Friday, January 13, 2017

Day 1 - First Exposure

December 15, 2016 was my very first day at work.



The world felt so big and bright and strange! Excitement and anxiety were abundant. My guts did many roller-coasters as I took in new sights and new practices. Familiar faces helped me blend into the new picture. I remember meeting three specific new faces that day.

****

"Hello! I'm ready! 

Good morning! I'm new.

What do I do here?

Sure, I can do that.

Where can I find these?

How do I do this?

How long have you been here?

(I hope to be as professional as you soon!)

I want to help.

Okay, let's do this!

Thank you so much.

Goodbye. 

(I hope to see you all tomorrow!)"

****

Special thanks to Mrs.
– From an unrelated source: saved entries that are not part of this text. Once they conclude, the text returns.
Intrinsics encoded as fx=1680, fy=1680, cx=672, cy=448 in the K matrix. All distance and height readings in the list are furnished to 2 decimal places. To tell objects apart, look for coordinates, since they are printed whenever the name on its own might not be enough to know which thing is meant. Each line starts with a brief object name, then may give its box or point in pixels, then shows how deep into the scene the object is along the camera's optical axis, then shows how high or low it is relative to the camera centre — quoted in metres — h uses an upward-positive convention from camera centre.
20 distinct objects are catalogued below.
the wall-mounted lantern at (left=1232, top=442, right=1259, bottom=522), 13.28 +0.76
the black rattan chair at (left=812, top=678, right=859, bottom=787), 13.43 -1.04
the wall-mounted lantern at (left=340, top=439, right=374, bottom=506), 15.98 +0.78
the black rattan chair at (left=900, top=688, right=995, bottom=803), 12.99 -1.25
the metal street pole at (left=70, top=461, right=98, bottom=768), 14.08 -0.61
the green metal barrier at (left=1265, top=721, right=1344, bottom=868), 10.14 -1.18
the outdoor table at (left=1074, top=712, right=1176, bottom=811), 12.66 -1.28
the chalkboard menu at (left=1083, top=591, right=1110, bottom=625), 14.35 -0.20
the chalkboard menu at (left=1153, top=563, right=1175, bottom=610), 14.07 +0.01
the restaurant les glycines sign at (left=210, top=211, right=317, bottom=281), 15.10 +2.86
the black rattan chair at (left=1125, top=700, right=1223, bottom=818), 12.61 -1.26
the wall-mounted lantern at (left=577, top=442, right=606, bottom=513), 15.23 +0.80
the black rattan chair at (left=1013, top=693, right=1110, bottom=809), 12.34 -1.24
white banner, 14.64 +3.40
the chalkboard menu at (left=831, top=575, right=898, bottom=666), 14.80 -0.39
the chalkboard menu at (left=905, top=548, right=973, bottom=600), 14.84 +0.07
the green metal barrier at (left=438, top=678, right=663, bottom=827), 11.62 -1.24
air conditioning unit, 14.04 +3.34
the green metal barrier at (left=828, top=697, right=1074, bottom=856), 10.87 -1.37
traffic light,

Jingkie for providing such a warm, friendly, no-pressure atmosphere! I fell in love with your patience and interest in me. At first glance I was intimidated! But quickly I learned how motherly and friendly you are. You taught me by letting me try for myself. What you've taught me has helped me in similar situations up to this day. You are amazing! You will always be a special favorite to me. 

To Ms. Cheermay: I was so happy to see you! There was no awkwardness with you. I was able to let my guard down. I felt that we were like peas in a pod. But perhaps I took it too far. It hurt that you tricked me into doing something you didn't want to do. I forgave you. 

To Ms. Irene: Thank you for being kind! I didn't expect it from you. I thought you would do more staring than speaking to me. But you were so gentle and kind and you talked to me a lot. I liked you very quickly! But in the end you went along with Ms. Cheermay's prank. At least it wasn't your idea. You just went with it. I forgave you. 

To Mr. Moses: I was nervous when you showed up. You opened my mind to the fact that there were many more strangers to meet. I got even more anxious when you didn't even really try to talk to me, the newbie. A barrier was immediately formed. But Sir, I'm sorry for not acknowledging you as much as I should have. It didn't have to be you, it could have been me to break the ice. My anxiety ate me up. I made a mental note to be kinder to you in the future. I didn't dislike you. You were on the more favorable side.

To Mr. Eduard: I was not as nervous when I first saw you. You smiled at first glance--no, you were smiling even before you saw me. Thus you came off quite friendly, but perhaps too friendly that I felt the need to keep distance. But you got me with your constant smile. It never left your face even when you fumbled as you taught me things. I appreciated that you spoke to me directly and without all the complaints about English. I'm sorry, but I did not remember your name that day.